Vendas de cimento avançaram no primeiro trimestre, aponta SNIC
Texto: Redação Revista Anamaco
A indústria brasileira de cimento registrou, no primeiro trimestre, a venda de 15,9 milhões de toneladas, o que representa uma alta de 1,8% em comparação ao mesmo período do ano passado, de acordo com o Sindicato Nacional da Indústria do Cimento (SNIC).
Em março, a comercialização foi de 5,8 milhões, um aumento de 9,1% frente ao mesmo mês de 2025. Na comparação por dia útil, as vendas do produto registraram 241,2 mil toneladas, uma retração de 1,2% em comparação a fevereiro.

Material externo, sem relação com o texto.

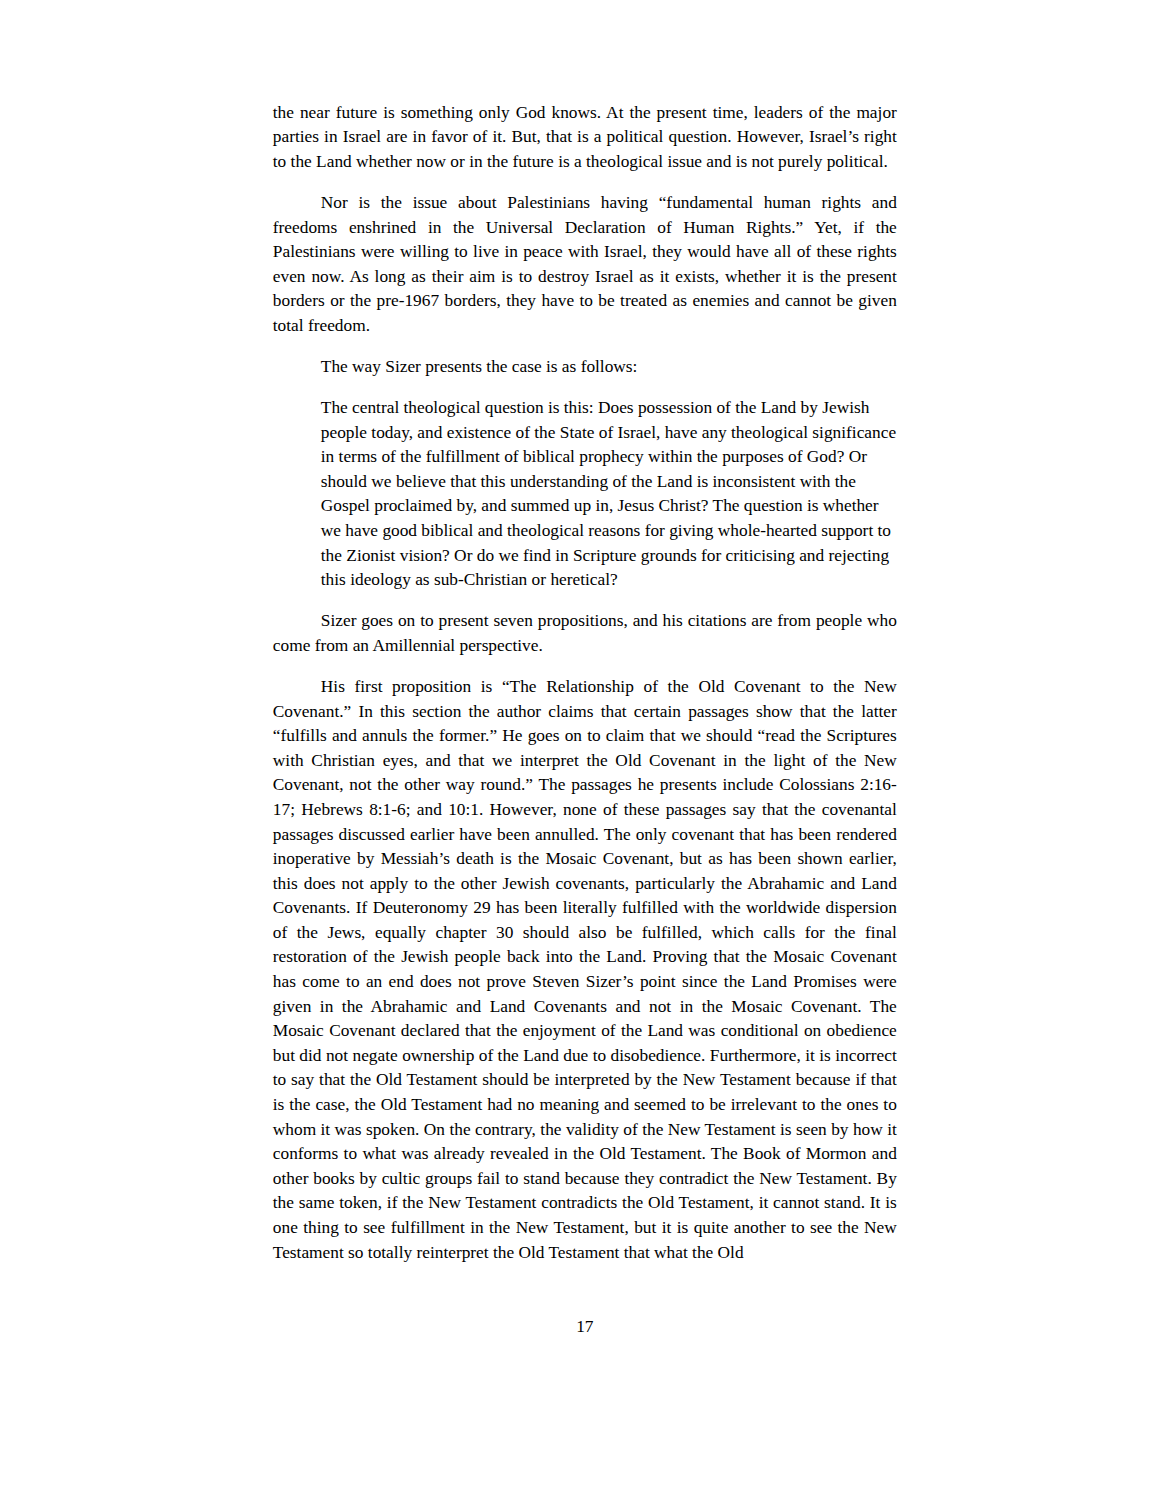the near future is something only God knows. At the present time, leaders of the major parties in Israel are in favor of it. But, that is a political question. However, Israel’s right to the Land whether now or in the future is a theological issue and is not purely political.
Nor is the issue about Palestinians having “fundamental human rights and freedoms enshrined in the Universal Declaration of Human Rights.” Yet, if the Palestinians were willing to live in peace with Israel, they would have all of these rights even now. As long as their aim is to destroy Israel as it exists, whether it is the present borders or the pre-1967 borders, they have to be treated as enemies and cannot be given total freedom.
The way Sizer presents the case is as follows:
The central theological question is this: Does possession of the Land by Jewish people today, and existence of the State of Israel, have any theological significance in terms of the fulfillment of biblical prophecy within the purposes of God? Or should we believe that this understanding of the Land is inconsistent with the Gospel proclaimed by, and summed up in, Jesus Christ? The question is whether we have good biblical and theological reasons for giving whole-hearted support to the Zionist vision? Or do we find in Scripture grounds for criticising and rejecting this ideology as sub-Christian or heretical?
Sizer goes on to present seven propositions, and his citations are from people who come from an Amillennial perspective.
His first proposition is “The Relationship of the Old Covenant to the New Covenant.” In this section the author claims that certain passages show that the latter “fulfills and annuls the former.” He goes on to claim that we should “read the Scriptures with Christian eyes, and that we interpret the Old Covenant in the light of the New Covenant, not the other way round.” The passages he presents include Colossians 2:16-17; Hebrews 8:1-6; and 10:1. However, none of these passages say that the covenantal passages discussed earlier have been annulled. The only covenant that has been rendered inoperative by Messiah’s death is the Mosaic Covenant, but as has been shown earlier, this does not apply to the other Jewish covenants, particularly the Abrahamic and Land Covenants. If Deuteronomy 29 has been literally fulfilled with the worldwide dispersion of the Jews, equally chapter 30 should also be fulfilled, which calls for the final restoration of the Jewish people back into the Land. Proving that the Mosaic Covenant has come to an end does not prove Steven Sizer’s point since the Land Promises were given in the Abrahamic and Land Covenants and not in the Mosaic Covenant. The Mosaic Covenant declared that the enjoyment of the Land was conditional on obedience but did not negate ownership of the Land due to disobedience. Furthermore, it is incorrect to say that the Old Testament should be interpreted by the New Testament because if that is the case, the Old Testament had no meaning and seemed to be irrelevant to the ones to whom it was spoken. On the contrary, the validity of the New Testament is seen by how it conforms to what was already revealed in the Old Testament. The Book of Mormon and other books by cultic groups fail to stand because they contradict the New Testament. By the same token, if the New Testament contradicts the Old Testament, it cannot stand. It is one thing to see fulfillment in the New Testament, but it is quite another to see the New Testament so totally reinterpret the Old Testament that what the Old
17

Paulo Camillo Penna, presidente do SNIC, avalia que o desempenho é reflexo de um mercado de trabalho aquecido, com a menor taxa de desemprego para fevereiro na série histórica (5,8%) e 102,1 milhões de pessoas ocupadas, com rendimento médio de R$3.679. “Esses fatores fortaleceram a massa salarial e sustentaram a confiança do consumidor, que teve alta em março”, pontua.
Segundo ele, o cenário positivo é reforçado, ainda, pelo mercado imobiliário e o impacto do Programa Minha Casa, Minha Vida (MCMV), que já responde por 52% do volume de novos empreendimentos imobiliários no País. “Após um 2025 com expansão de 13,5% nos lançamentos, a meta governamental de atingir três milhões de unidades até 2026 tem potencial para gerar um incremento de, aproximadamente, cinco milhões de toneladas na demanda por cimento no período”, salienta Penna.
O executivo destaca que, apesar de um início de ano com indicadores resilientes, a projeção para 2026 é de crescimento moderado. Na sua análise, o desempenho do setor dependerá de aspectos internos - como inflação, taxa de juros e atividade econômica - e de fatores externos, vinculados ao término do conflito no Oriente Médio e à durabilidade de seus reflexos. “Se, por um lado, há um esforço na reindustrialização do País com programas governamentais em implantação, por outro, há iniciativas como a alteração da jornada de trabalho que, sem a necessária análise técnica, são agravadas por acontecerem em um período pré-eleitoral. Ademais, a regulamentação do tabelamento do frete sem aprofundamento técnico necessário afeta a estabilidade, a previsibilidade e a retomada do crescimento da indústria brasileira”, finaliza.